Please copy each line of the listing below precisely, excluding the images.

Records for this exercise:
——
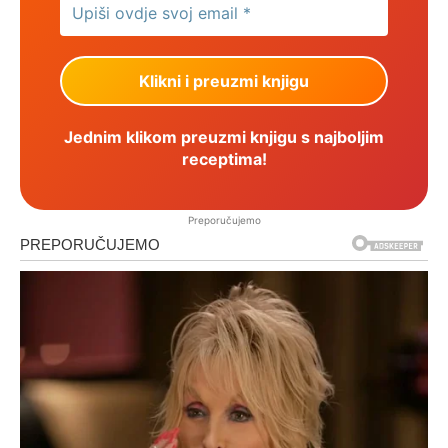
Jednim klikom preuzmi knjigu s najboljim
receptima!
Preporučujemo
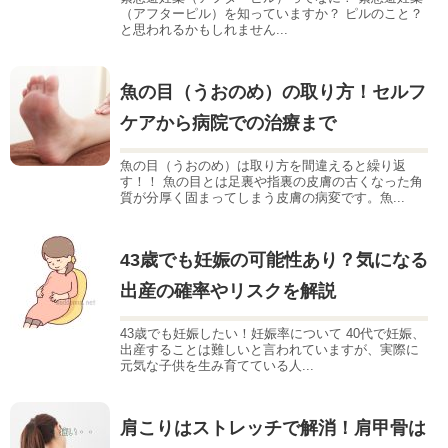
（アフターピル）を知っていますか？ ピルのこと？
と思われるかもしれません...
魚の目（うおのめ）の取り方！セルフ
ケアから病院での治療まで
魚の目（うおのめ）は取り方を間違えると繰り返
す！！ 魚の目とは足裏や指裏の皮膚の古くなった角
質が分厚く固まってしまう皮膚の病変です。魚...
43歳でも妊娠の可能性あり？気になる
出産の確率やリスクを解説
43歳でも妊娠したい！妊娠率について 40代で妊娠、
出産することは難しいと言われていますが、実際に
元気な子供を生み育てている人...
肩こりはストレッチで解消！肩甲骨は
——
Your solution:
Jednim klikom preuzmi knjigu s najboljim
receptima!
Preporučujemo
（アフターピル）を知っていますか？ ピルのこと？
と思われるかもしれません...
魚の目（うおのめ）の取り方！セルフ
ケアから病院での治療まで
魚の目（うおのめ）は取り方を間違えると繰り返
す！！ 魚の目とは足裏や指裏の皮膚の古くなった角
質が分厚く固まってしまう皮膚の病変です。魚...
43歳でも妊娠の可能性あり？気になる
出産の確率やリスクを解説
43歳でも妊娠したい！妊娠率について 40代で妊娠、
出産することは難しいと言われていますが、実際に
元気な子供を生み育てている人...
肩こりはストレッチで解消！肩甲骨は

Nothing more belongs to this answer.